## TO DO
Using the data beneath, show every line that includes the word "Smythe".

## Itemized modification records
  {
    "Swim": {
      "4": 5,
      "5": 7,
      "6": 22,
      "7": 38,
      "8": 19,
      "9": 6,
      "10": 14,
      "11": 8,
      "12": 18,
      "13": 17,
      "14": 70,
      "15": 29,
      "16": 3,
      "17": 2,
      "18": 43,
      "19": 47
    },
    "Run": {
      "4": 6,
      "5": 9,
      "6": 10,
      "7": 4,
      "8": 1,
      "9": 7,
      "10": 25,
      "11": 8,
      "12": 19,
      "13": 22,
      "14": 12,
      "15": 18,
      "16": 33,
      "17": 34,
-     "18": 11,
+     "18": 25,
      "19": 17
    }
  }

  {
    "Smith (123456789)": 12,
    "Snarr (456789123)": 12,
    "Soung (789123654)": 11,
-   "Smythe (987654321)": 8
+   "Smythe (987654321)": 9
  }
==
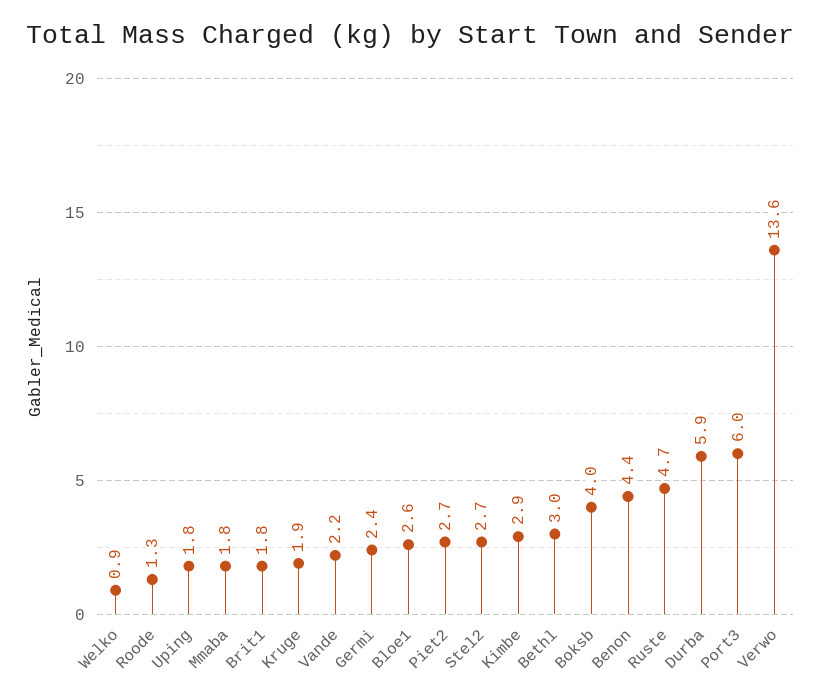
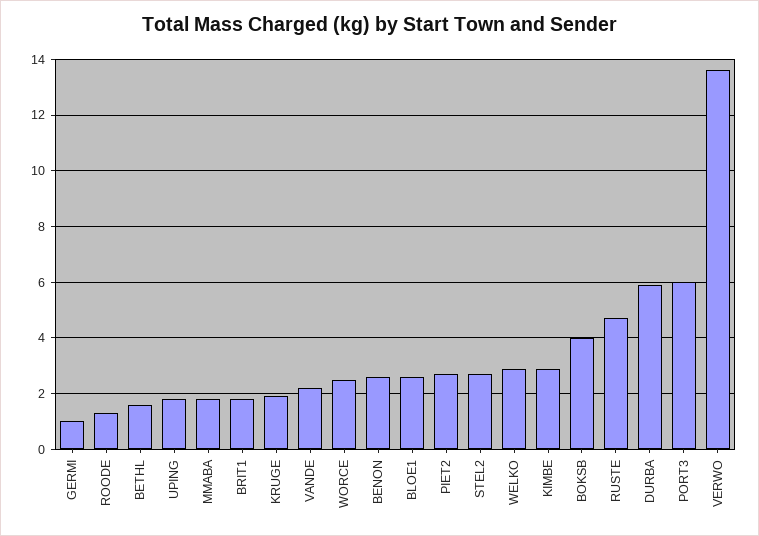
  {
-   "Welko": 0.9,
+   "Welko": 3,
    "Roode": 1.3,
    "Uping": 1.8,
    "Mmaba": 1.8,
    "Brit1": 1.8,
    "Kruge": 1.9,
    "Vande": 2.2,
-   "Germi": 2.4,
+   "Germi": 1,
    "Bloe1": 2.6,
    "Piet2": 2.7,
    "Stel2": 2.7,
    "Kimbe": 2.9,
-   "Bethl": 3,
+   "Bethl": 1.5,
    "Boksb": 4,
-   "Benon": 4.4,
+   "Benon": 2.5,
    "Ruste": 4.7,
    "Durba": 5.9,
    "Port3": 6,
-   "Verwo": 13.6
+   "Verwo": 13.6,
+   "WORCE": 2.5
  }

## SOLUTION TO THIS TASK
-   "Smythe (987654321)": 8
+   "Smythe (987654321)": 9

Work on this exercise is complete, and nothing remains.